[Saved entries]
/---

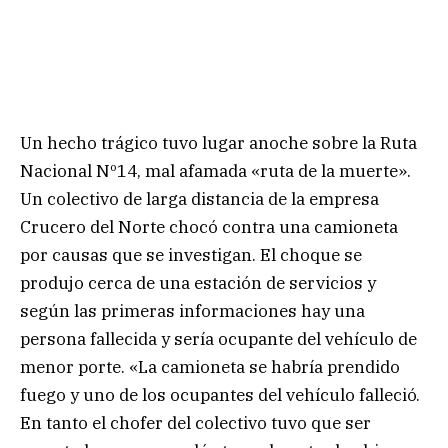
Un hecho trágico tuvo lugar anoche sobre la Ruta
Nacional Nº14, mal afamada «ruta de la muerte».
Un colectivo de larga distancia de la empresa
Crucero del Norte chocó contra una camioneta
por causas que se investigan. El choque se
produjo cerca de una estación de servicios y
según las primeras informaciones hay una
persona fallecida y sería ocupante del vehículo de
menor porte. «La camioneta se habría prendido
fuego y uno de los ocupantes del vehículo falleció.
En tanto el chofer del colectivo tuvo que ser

\---
/---

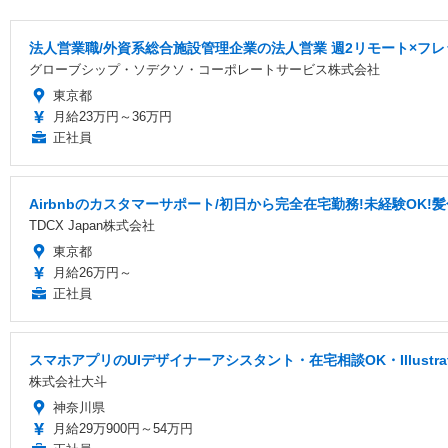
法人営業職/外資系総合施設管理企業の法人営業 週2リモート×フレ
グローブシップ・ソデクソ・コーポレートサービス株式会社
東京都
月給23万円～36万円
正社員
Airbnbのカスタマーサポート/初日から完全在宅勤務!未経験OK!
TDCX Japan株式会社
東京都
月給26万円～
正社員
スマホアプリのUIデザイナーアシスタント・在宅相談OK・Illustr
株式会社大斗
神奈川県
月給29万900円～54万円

\---
/---

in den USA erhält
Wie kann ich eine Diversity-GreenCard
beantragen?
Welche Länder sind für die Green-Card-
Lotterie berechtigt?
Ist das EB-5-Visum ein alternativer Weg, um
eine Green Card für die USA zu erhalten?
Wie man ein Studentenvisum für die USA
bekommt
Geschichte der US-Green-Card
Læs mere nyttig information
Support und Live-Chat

\---

Your goal:
Scan the data above for the word "colectivo" and report every line where it is found.

Exercise output:
Un colectivo de larga distancia de la empresa
En tanto el chofer del colectivo tuvo que ser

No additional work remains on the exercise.